--- START ---

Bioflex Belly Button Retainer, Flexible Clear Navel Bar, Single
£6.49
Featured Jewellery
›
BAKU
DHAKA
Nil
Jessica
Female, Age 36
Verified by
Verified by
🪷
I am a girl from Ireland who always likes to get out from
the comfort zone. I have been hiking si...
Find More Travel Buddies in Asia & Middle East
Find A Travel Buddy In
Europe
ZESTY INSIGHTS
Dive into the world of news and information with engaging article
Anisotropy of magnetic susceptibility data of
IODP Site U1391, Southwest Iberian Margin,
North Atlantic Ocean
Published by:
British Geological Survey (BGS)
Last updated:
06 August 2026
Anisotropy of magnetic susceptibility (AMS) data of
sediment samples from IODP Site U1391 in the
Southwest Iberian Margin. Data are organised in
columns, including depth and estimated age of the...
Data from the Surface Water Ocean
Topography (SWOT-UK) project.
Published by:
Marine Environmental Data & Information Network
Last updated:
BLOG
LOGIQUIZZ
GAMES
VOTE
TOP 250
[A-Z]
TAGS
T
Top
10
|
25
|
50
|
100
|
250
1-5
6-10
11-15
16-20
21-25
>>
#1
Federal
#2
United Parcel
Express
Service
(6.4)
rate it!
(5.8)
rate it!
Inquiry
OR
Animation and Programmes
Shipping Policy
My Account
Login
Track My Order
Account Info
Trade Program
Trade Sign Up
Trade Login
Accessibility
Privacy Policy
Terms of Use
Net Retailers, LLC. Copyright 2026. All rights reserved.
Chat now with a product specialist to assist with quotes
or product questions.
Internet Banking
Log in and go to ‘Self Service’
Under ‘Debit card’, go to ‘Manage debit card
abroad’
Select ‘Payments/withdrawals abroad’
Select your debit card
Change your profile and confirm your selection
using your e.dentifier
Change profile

--- END ---

◆ WORK REQUEST ◆
Reproduce, exactly, all the lines shown above.

◆ ANSWER AREA ◆
Bioflex Belly Button Retainer, Flexible Clear Navel Bar, Single
£6.49
Featured Jewellery
›
BAKU
DHAKA
Nil
Jessica
Female, Age 36
Verified by
Verified by
🪷
I am a girl from Ireland who always likes to get out from
the comfort zone. I have been hiking si...
Find More Travel Buddies in Asia & Middle East
Find A Travel Buddy In
Europe
ZESTY INSIGHTS
Dive into the world of news and information with engaging article
Anisotropy of magnetic susceptibility data of
IODP Site U1391, Southwest Iberian Margin,
North Atlantic Ocean
Published by:
British Geological Survey (BGS)
Last updated:
06 August 2026
Anisotropy of magnetic susceptibility (AMS) data of
sediment samples from IODP Site U1391 in the
Southwest Iberian Margin. Data are organised in
columns, including depth and estimated age of the...
Data from the Surface Water Ocean
Topography (SWOT-UK) project.
Published by:
Marine Environmental Data & Information Network
Last updated:
BLOG
LOGIQUIZZ
GAMES
VOTE
TOP 250
[A-Z]
TAGS
T
Top
10
|
25
|
50
|
100
|
250
1-5
6-10
11-15
16-20
21-25
>>
#1
Federal
#2
United Parcel
Express
Service
(6.4)
rate it!
(5.8)
rate it!
Inquiry
OR
Animation and Programmes
Shipping Policy
My Account
Login
Track My Order
Account Info
Trade Program
Trade Sign Up
Trade Login
Accessibility
Privacy Policy
Terms of Use
Net Retailers, LLC. Copyright 2026. All rights reserved.
Chat now with a product specialist to assist with quotes
or product questions.
Internet Banking
Log in and go to ‘Self Service’
Under ‘Debit card’, go to ‘Manage debit card
abroad’
Select ‘Payments/withdrawals abroad’
Select your debit card
Change your profile and confirm your selection
using your e.dentifier
Change profile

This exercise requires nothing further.